◆ INSTRUCTIONS TO FOLLOW:
Locate every line in the records below that contains the word "designing", and copy each one.

◆ Extracted page text data:
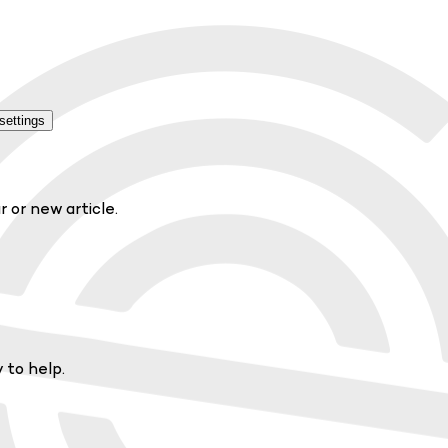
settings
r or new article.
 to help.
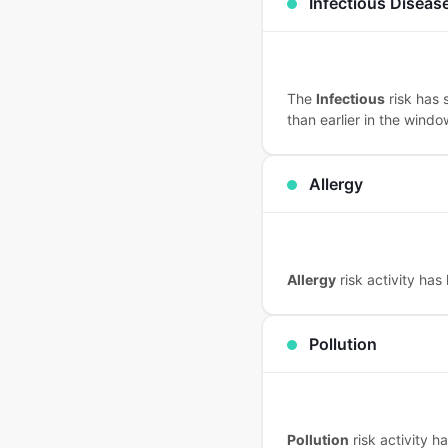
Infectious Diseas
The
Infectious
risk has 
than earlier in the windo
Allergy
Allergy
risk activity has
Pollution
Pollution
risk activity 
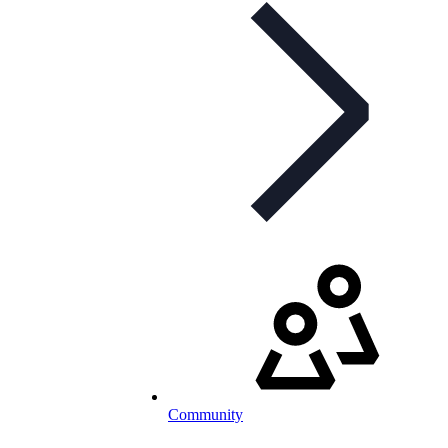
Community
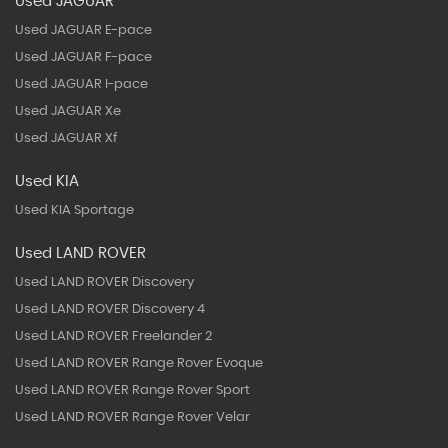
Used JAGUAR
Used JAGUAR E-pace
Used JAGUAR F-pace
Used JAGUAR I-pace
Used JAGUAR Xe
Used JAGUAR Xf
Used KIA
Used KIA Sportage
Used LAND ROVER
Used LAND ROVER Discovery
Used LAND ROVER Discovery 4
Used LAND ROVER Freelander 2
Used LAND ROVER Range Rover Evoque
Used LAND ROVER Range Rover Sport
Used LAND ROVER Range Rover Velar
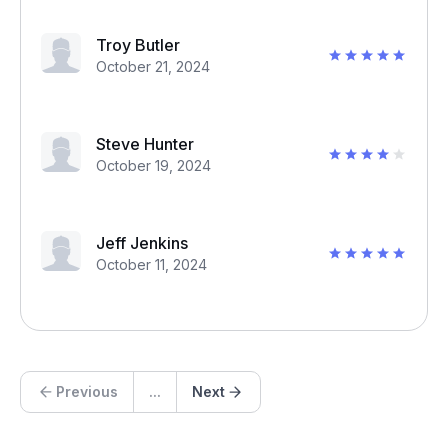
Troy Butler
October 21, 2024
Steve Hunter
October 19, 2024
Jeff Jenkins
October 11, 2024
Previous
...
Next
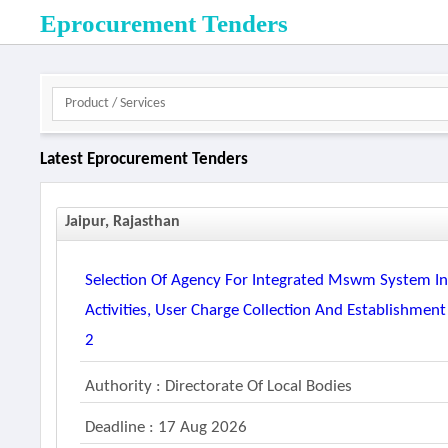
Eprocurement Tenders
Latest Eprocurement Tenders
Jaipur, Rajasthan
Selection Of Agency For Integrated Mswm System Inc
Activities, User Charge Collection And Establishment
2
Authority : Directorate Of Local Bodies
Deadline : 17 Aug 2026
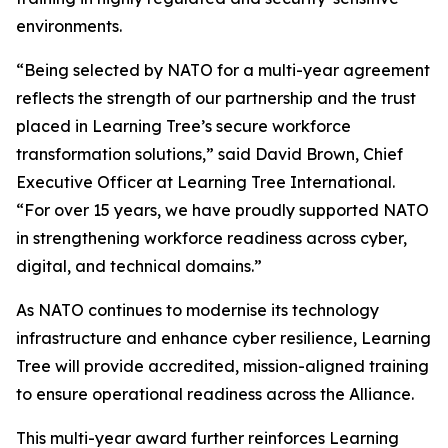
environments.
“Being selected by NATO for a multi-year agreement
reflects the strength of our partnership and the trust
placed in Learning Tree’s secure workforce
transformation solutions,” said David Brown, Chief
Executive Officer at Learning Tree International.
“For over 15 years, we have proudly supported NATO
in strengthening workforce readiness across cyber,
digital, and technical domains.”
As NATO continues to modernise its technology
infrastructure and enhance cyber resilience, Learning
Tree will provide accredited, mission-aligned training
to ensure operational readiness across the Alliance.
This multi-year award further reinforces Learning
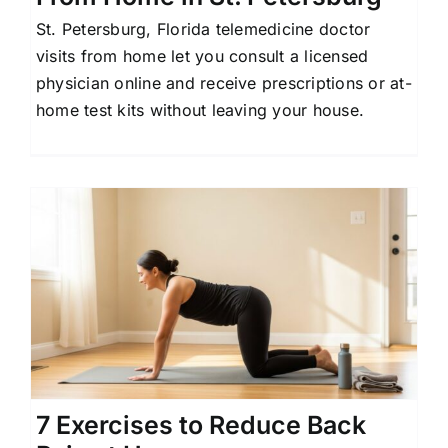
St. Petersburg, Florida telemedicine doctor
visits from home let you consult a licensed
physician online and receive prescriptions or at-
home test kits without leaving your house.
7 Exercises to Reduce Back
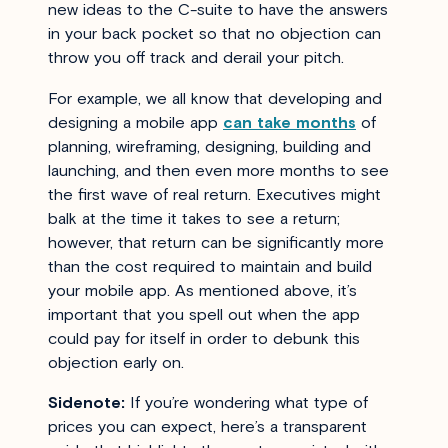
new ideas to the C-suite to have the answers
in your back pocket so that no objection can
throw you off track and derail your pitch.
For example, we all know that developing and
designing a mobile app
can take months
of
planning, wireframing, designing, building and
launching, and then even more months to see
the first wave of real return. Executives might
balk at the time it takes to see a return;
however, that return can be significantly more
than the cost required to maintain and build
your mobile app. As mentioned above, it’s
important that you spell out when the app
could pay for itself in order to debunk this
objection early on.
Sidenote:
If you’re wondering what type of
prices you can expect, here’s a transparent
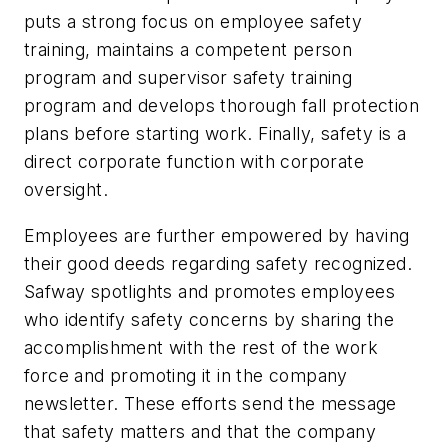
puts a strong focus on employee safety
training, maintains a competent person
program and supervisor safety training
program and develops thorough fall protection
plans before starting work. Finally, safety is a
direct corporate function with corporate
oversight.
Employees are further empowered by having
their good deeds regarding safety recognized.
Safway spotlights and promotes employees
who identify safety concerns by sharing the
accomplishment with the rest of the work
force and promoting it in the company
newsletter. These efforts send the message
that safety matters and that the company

◆ RESULT BELOW:
designing a mobile app
planning, wireframing, designing, building and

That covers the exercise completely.